Alaska is home to large stocks of pollock, an inexpensive fish used in fast-food sandwiches and fish sticks, and landed 58% of the nation’s seafood by volume in 2018, officials said.
Republican Gov. Mike Dunleavy and his administration expected the state to receive about $100 million, or one-third of the $300 million allocated to fisheries in the Coronavirus Aid, Relief and Economic Security Act because of the state’s contributions to the industry, Anchorage Daily News reported Friday.
State officials even requested in advance that the state Legislature budget and audit committee give it authority to accept the expected federal aid. It has not yet been granted authority.
The state Department of Fish and Game would be responsible for funding distribution to commercial, subsistence and sport fishermen affected by the pandemic if the $50 million is approved.

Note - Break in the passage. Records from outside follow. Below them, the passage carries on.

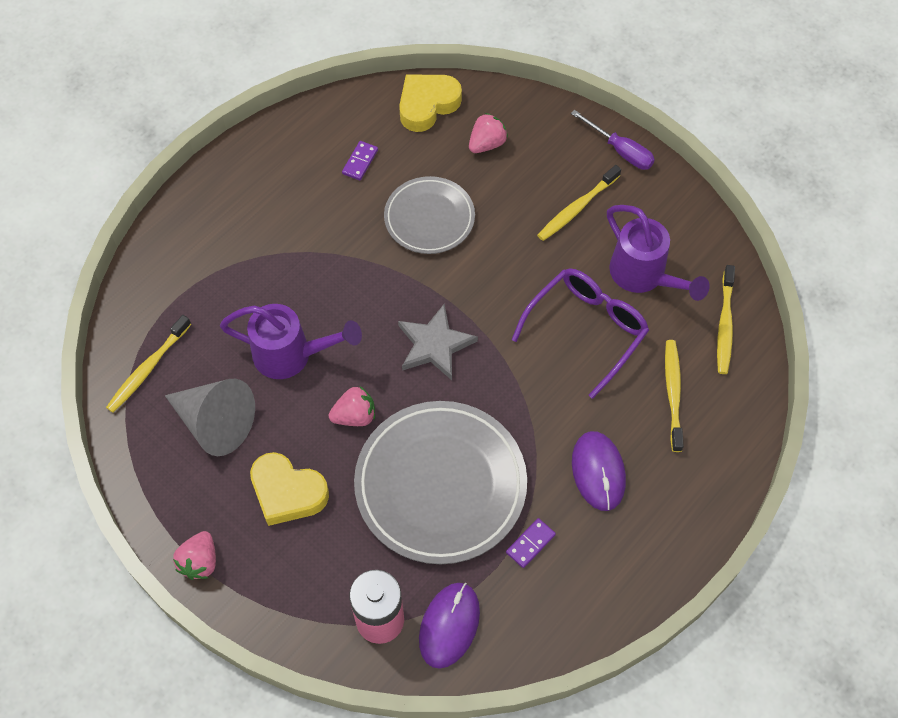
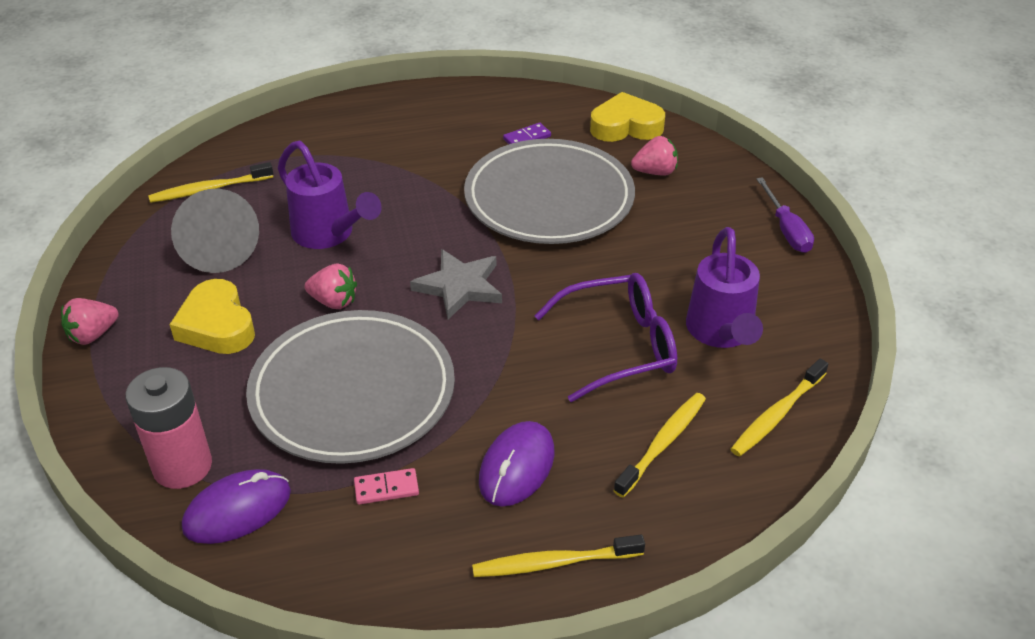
camera: 35 degrees right, 20 degrees down
grey plate [384,176,475,254] -> grey plate [464,139,635,244], size x1.70
purple domino [506,518,556,568] -> pink domino [354,468,419,505]
yellow toothbrush [537,165,621,241] -> yellow toothbrush moved to [472,535,645,577]

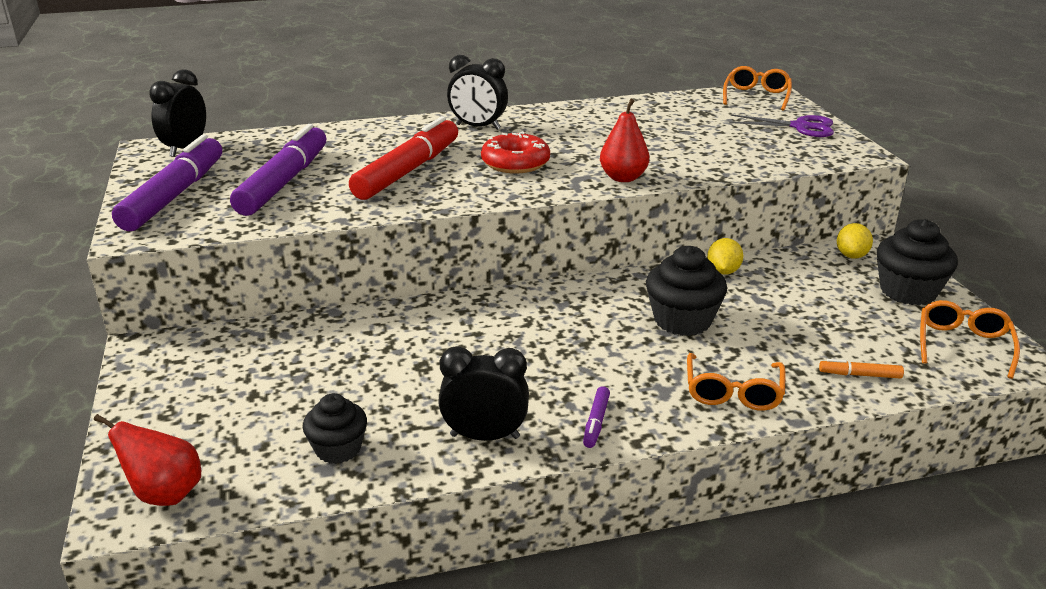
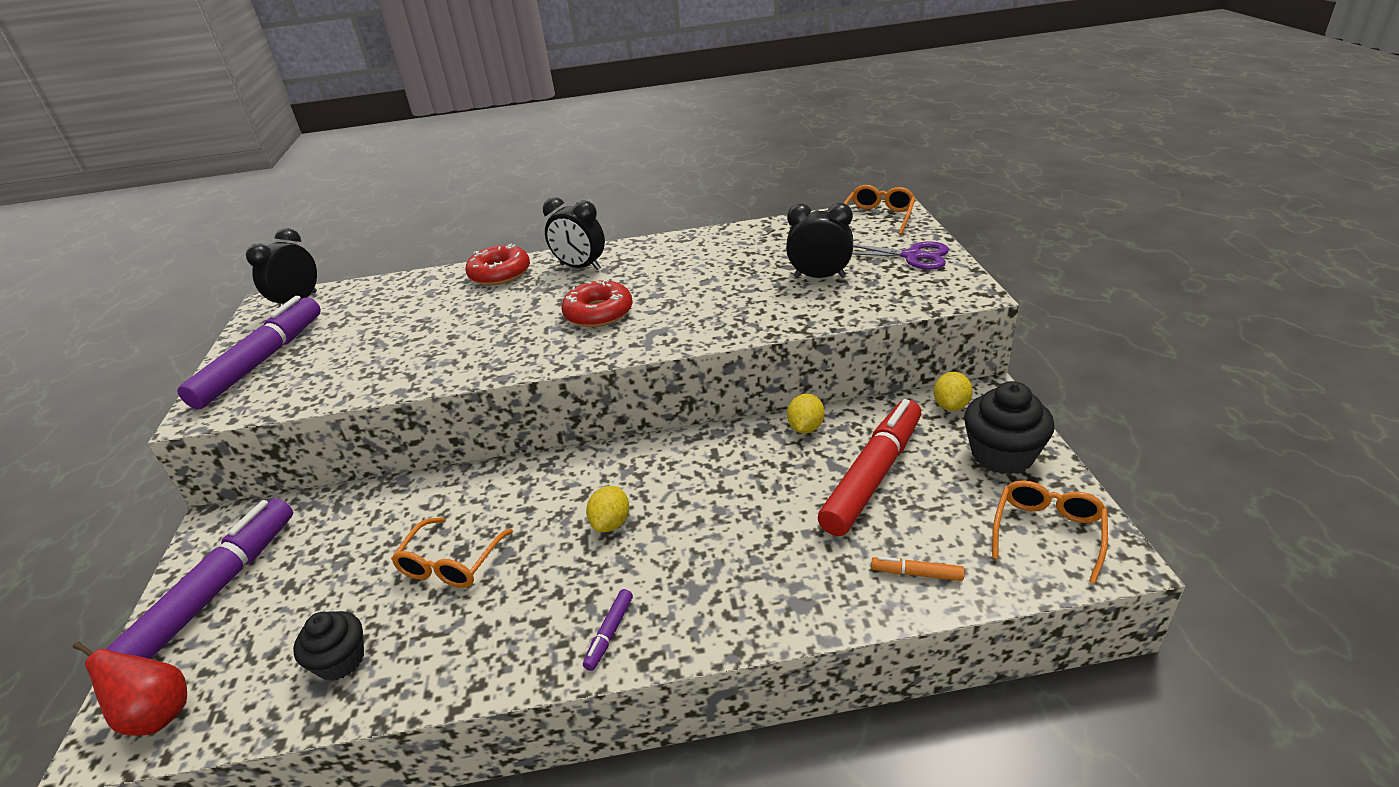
camera: 10 degrees right, 5 degrees up
purple marker [230,124,326,216] -> purple marker moved to [107,498,293,659]
red marker [349,116,458,200] -> red marker moved to [818,399,921,536]
black clock [438,346,529,441] -> black clock moved to [786,203,853,278]
red pear [600,99,649,182] -> none
black cupcake [646,246,727,336] -> none
orange glasses [687,353,786,411] -> orange glasses moved to [391,517,513,588]
none -> red donut [465,243,530,285]
none -> yellow lemon [586,486,629,532]

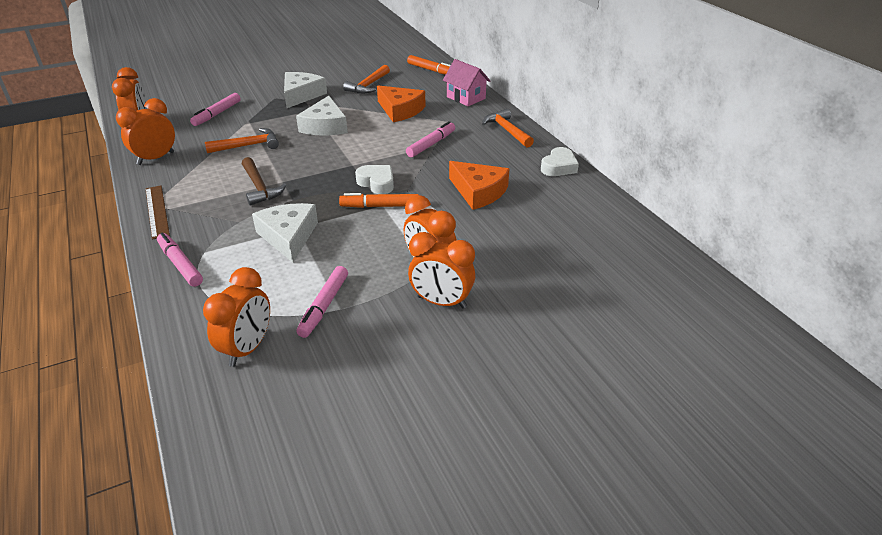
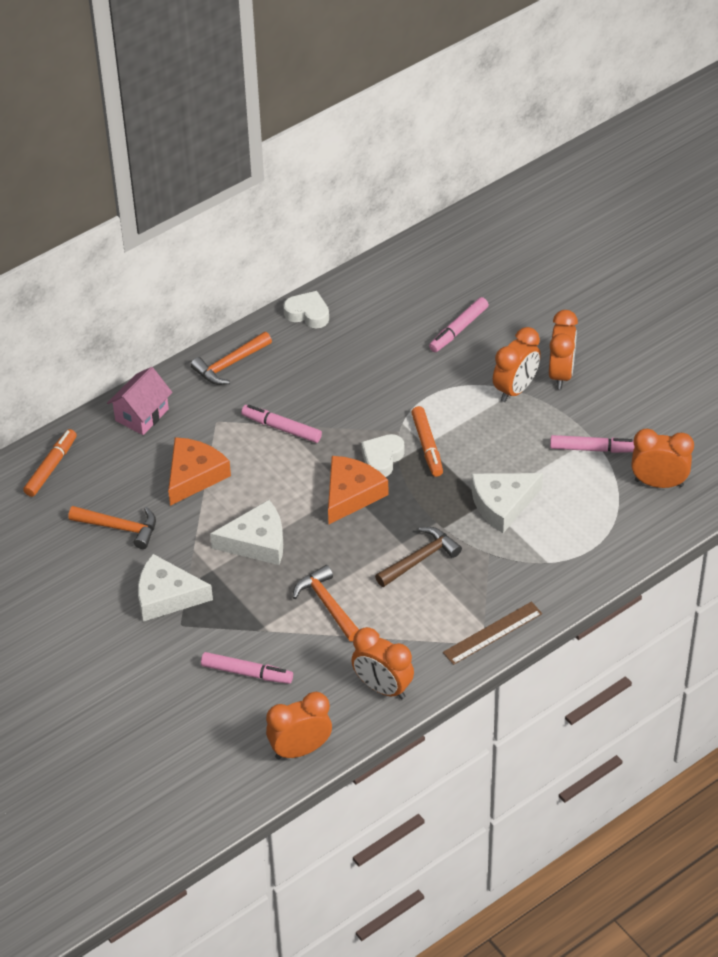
camera: 100 degrees left, 10 degrees up
pink marker [157,233,203,287] -> pink marker moved to [429,297,489,352]
orange cheese [449,161,509,210] -> orange cheese moved to [328,456,388,524]

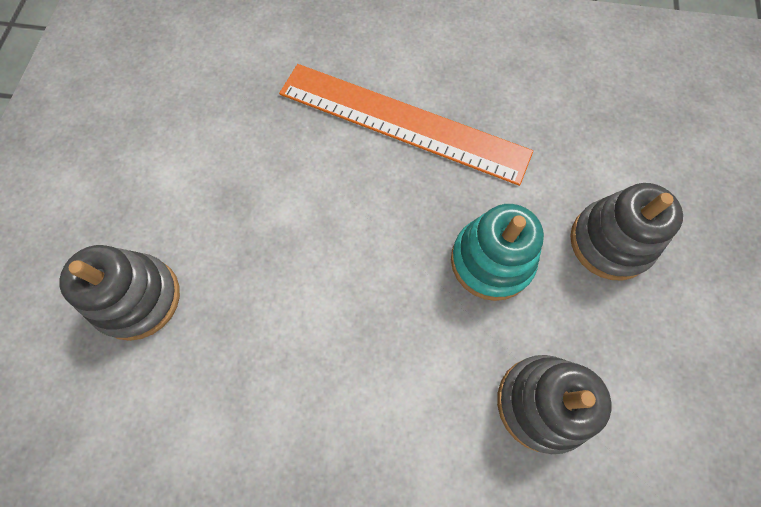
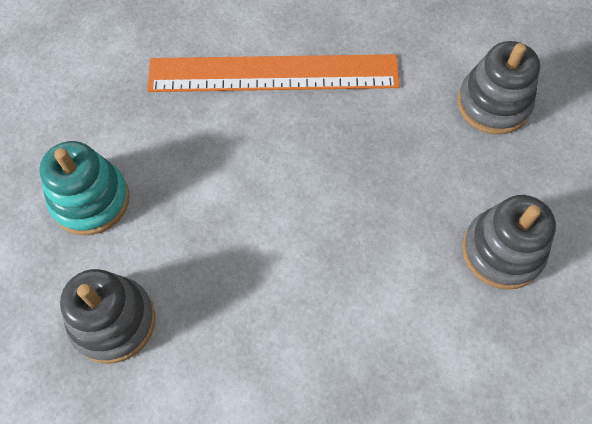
camera: 25 degrees left, 5 degrees down
turquoise stacking toy [451,204,544,301] -> turquoise stacking toy moved to [39,141,130,235]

The administration is in the process of reviewing the allocation, said Jeff Turner, the governor’s deputy communications director.
Despite Alaska’s expectations, the amount ties with Washington state for the most money given to any state.
“We’re pleased this crucial industry to our state is going receive necessary relief to help keep them afloat, and we will be focused on securing additional resources for fisheries in the next coronavirus bill,” Alaska’s congressional delegation said in a joint statement.
For most people, the new coronavirus causes mild or moderate symptoms, such as fever and cough that clear up in two to three weeks. For some, especially older adults and people with existing health problems, it can cause more severe illness, including pneumonia and death. The vast majority of people recover.